I’m very happy to report that things are evening out in the meal prep department and I’ve fallen pretty well back into the groove that is Whole30 eating. After the headache and exhaustion of Day 2, Manny took both kids overnight (and both slept until 6 a.m., which is nothing short of a semi-miracle!) and I slept on the sofa for a blissful 9 hours.
Eggless Whole30 Options
Breakfasts are tough for me with this meal plan, mostly because I don’t eat eggs. Can’t eat eggs. Won’t eat eggs. I find pretty much everything about an egg repulsive, from the appearance to the texture to the flavor, whether it’s fried in a pan or whipped into an omelet or a frittata. So I scramble eggs for the twins and their dad, and then have fruit–usually grapefruit–and Aidell’s chicken sausage (a Whole30 staple) on the side.
The Whole30 book’s advice is to toss your assumptions about what constitutes breakfast food and just think of breakfast as Meal 1. That has helped get over the mental hurdle of not having toast, oatmeal, or granola in the morning.
On Day 3, I prepared a pot roast that was hearty and warming enough for the cold, rainy weather. On Day 4, I made this chocolate chili–even though I was out of onions and cumin, two pretty indispensable chili ingredients. If you’ve never put cocoa powder in your chili, it’s time to try it.
I’m already finding things that need to be tweaked. Like–less fruit, more veggies. Less dried fruit, in particular. When you’re on a Whole30, binging on raisins and dried mango actually becomes a concern. Also, Lara Bars. Those things are freakishly good and I can’t imagine doing a Whole30 without them.
This morning, I’m spending breakfast at Starbucks so I can get some work done.
I’m remembering how much I miss my lattes. Currently going through every form of Whole30 approved beverage that Starbucks offers, which shouldn’t take long. Today is iced (black, of course) cold brew. I’m hoping it’s better than yesterday’s Americano. I don’t know how people drink this stuff black on a regular basis.
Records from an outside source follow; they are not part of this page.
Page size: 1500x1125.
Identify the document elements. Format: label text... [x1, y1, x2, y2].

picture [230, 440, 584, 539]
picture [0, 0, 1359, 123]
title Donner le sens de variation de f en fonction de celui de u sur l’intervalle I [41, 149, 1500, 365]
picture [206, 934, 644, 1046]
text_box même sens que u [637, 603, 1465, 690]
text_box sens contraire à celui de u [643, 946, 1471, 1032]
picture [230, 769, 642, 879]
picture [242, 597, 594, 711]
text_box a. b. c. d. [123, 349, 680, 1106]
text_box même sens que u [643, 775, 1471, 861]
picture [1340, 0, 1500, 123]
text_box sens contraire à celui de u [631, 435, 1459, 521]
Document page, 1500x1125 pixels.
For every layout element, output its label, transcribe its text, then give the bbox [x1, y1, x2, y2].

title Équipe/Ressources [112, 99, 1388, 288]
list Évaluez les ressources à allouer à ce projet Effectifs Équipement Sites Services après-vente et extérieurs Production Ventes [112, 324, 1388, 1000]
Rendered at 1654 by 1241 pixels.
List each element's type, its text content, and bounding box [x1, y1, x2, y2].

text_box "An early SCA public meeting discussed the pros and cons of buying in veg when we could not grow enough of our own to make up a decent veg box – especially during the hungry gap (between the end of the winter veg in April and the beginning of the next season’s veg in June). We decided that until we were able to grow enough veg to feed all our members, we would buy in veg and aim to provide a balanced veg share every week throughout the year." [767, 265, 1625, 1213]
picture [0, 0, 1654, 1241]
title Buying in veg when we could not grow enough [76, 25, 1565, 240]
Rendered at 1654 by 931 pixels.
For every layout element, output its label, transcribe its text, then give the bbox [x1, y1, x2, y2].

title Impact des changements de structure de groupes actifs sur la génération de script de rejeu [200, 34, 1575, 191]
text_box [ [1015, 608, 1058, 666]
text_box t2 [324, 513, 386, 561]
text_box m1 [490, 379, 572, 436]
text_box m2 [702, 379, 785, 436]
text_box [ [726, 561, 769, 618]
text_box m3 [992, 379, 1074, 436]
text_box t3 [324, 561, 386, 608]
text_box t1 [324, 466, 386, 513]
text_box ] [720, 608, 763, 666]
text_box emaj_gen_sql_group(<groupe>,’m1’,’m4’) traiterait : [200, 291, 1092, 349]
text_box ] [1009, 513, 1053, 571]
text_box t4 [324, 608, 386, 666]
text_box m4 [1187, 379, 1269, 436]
When you’re eating nourishing food, it’s easy to overlook how refreshing it is to go to bed at night knowing that you ate the best foods you possibly could. Normally I go to bed with a couple of diet-related regrets–like eating one (okay, four) too many of the kids’ graham crackers when the meal was already over. Or buying that candy bar at the store. Just being free of the mental burden of living with poor choices is huge, but it’s easy to miss the difference if you’re not paying attention.
I’m guessing this is because it feels so normal and healthy to go to bed without the mental and emotional luggage of poor food choices behind you.
Physically, my energy is back to pretty much normal levels and I’m feeling pretty good. My body tells me when I need to eat more, which is great because pre-Whole30 I didn’t necessarily get hungry (probably because I was overeating the wrong things). I could go most of a day without eating much, then realize I hadn’t eaten and overreact in the other direction. Three servings of pasta! Hurrah!
On the Whole30, though, I notice my stomach growling and my energy levels flagging a little about three hours after a meal. At that point, I’m forced to prepare and eat real food, if I haven’t already started the process. It feels very balanced. I even managed to squeeze in a run a couple of days ago, thanks to sudden warm weather that melted away most of the ice and snow.
That’s all for now. If you’ve read this far, I want to challenge you to go do something today that makes you proud. Something that will make you smile when you turn into night. Anything so you can say, hey, I did that thing, no matter what it was. Because going to bed with a victory behind you (even a tiny one!) makes for a much happier night of sleep and a better next morning than just going to bed with just the daily grind.